Za naszą zachodnią granicą wybór między M5 Competition a E 63 S 4Matic+ jest bardziej kwestią gustu niż pieniędzy: BMW kosztuje 136 600 euro, a Mercedes ok. 130 tysięcy, ale dystans znacznie się zmniejsza po zamówieniu do tego drugiego foteli AMG Performance.
W Polsce BMW M5 Competition jest dostępne w salonach, ale klasy E nie można obecnie kupić, a po sprowadzeniu z Niemiec i opłaceniu akcyzy okazuje się dużo droższa.
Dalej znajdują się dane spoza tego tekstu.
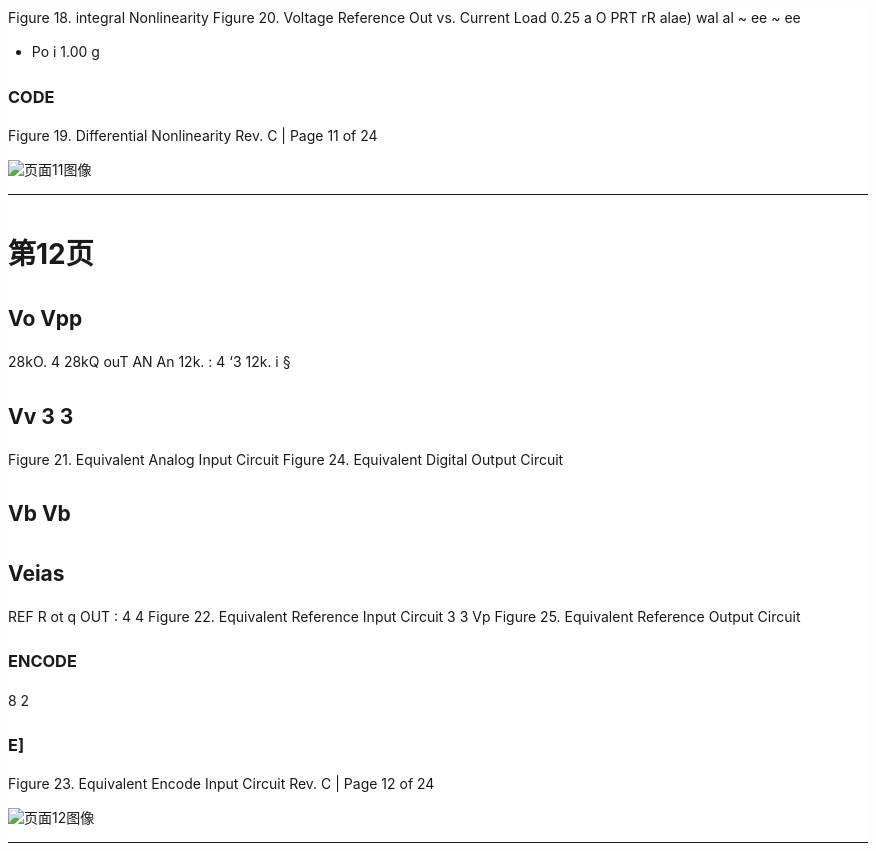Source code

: Figure 18. integral Nonlinearity Figure 20. Voltage Reference Out vs. Current Load
0.25
a O PRT rR alae) wal al
~ ee
~ ee
- Po i
1.00 g
### CODE
Figure 19. Differential Nonlinearity
Rev. C | Page 11 of 24


![页面11图像](temp_page_11.png)


---
# 第12页


## Vo Vpp
28kO. 4 28kQ
ouT
AN An
12k. : 4 ‘3 12k. i §
## Vv 3 3
Figure 21. Equivalent Analog Input Circuit Figure 24. Equivalent Digital Output Circuit
## Vb Vb
## Veias
REF R ot
q OUT
: 4
4
Figure 22. Equivalent Reference Input Circuit 3
3
Vp Figure 25. Equivalent Reference Output Circuit
### ENCODE
8
2
### E]
Figure 23. Equivalent Encode Input Circuit
Rev. C | Page 12 of 24


![页面12图像](temp_page_12.png)


---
Punktacja | maks. liczba pkt | BMW M5 Competition | Mercedes-AMG E 63 S 4Matic+ |
---|---|---|---|
Nadwozie i wnętrze | |||
Wymiary wnętrza | 50 | 29 | 33 |
Wykończenie i ergonomia | 10 | 9 | 9 |
Wyciszenie | 10 | 3 | 2 |
Multimedia i obsługa | 10 | 10 | 9 |
Bagażnik | 20 | 12 | 12 |
SUMA | 100 | 63 | 65 |
Układ napędowy | |||
Osiągi | 40 | 37 | 36 |
Praca silnika | 10 | 10 | 9 |
Skrzynia biegów | 10 | 9 | 8 |
Zużycie paliwa | 30 | 12 | 11 |
SUMA | 90 | 68 | 64 |
Właściwości jezdne | |||
Prowadzenie | 30 | 27 | 24 |
Komfort jazdy | 30 | 18 | 18 |
Układ kierowniczy | 10 | 9 | 8 |
Hamulce | 20 | 15 | 15 |
SUMA | 90 | 69 | 65 |
SUMA (bez kosztów) | 280 | 200 | 194 |
MIEJSCA | 1 | 2 | |
Wyposażenie i koszty | |||
Cena zakupu | 40 | 14 | 12 |
Poziom wyposażenia | 40 | 25 | 22 |
Systemy bezpieczeństwa | 30 | 16 | 13 |
Wyposażenie dodatkowe | 10 | 5 | 5 |
SUMA | 120 | 60 | 52 |
RAZEM | 400 | 260 | 246 |
MIEJSCA | 1 | 2 |
Mercedes E 63 S 4Matic+ bardzo dojrzał przez lata, pozbył się nadgorliwości podczas skręcania i zyskał na precyzji. Jego V8 zachowało upartą naturę, którą albo się lubi, albo nie. Faktem pozostaje, że nie tylko układ napędowy BMW M5 Competition wszystko robi lepiej. AMG musi się więc zadowolić drugim miejscem. Rywal z Bawarii oferuje doskonałą jednostkę i zachowuje równowagę między sportowym samochodem a długodystansową limuzyną.